§ TASK ITEM: Copy each of these records line for line, keeping every character, space and line break unchanged.

Plain-text document sources:
=======

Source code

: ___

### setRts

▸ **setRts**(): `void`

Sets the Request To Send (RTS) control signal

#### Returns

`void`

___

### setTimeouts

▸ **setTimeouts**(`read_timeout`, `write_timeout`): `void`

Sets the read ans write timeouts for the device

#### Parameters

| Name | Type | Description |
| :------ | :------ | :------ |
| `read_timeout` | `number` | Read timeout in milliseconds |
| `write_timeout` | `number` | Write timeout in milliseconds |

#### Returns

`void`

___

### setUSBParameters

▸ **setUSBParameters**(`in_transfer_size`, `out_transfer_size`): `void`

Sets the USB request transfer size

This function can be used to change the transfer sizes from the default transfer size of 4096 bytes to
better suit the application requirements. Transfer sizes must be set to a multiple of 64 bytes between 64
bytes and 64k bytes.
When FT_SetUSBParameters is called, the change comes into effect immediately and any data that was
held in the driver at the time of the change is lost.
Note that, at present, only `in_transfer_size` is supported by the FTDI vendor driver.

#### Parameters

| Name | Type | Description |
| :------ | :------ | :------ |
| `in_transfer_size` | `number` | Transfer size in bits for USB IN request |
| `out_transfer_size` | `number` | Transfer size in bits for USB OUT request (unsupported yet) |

=======

§ TASK OUTPUT:
Source code

: ___

### setRts

▸ **setRts**(): `void`

Sets the Request To Send (RTS) control signal

#### Returns

`void`

___

### setTimeouts

▸ **setTimeouts**(`read_timeout`, `write_timeout`): `void`

Sets the read ans write timeouts for the device

#### Parameters

| Name | Type | Description |
| :------ | :------ | :------ |
| `read_timeout` | `number` | Read timeout in milliseconds |
| `write_timeout` | `number` | Write timeout in milliseconds |

#### Returns

`void`

___

### setUSBParameters

▸ **setUSBParameters**(`in_transfer_size`, `out_transfer_size`): `void`

Sets the USB request transfer size

This function can be used to change the transfer sizes from the default transfer size of 4096 bytes to
better suit the application requirements. Transfer sizes must be set to a multiple of 64 bytes between 64
bytes and 64k bytes.
When FT_SetUSBParameters is called, the change comes into effect immediately and any data that was
held in the driver at the time of the change is lost.
Note that, at present, only `in_transfer_size` is supported by the FTDI vendor driver.

#### Parameters

| Name | Type | Description |
| :------ | :------ | :------ |
| `in_transfer_size` | `number` | Transfer size in bits for USB IN request |
| `out_transfer_size` | `number` | Transfer size in bits for USB OUT request (unsupported yet) |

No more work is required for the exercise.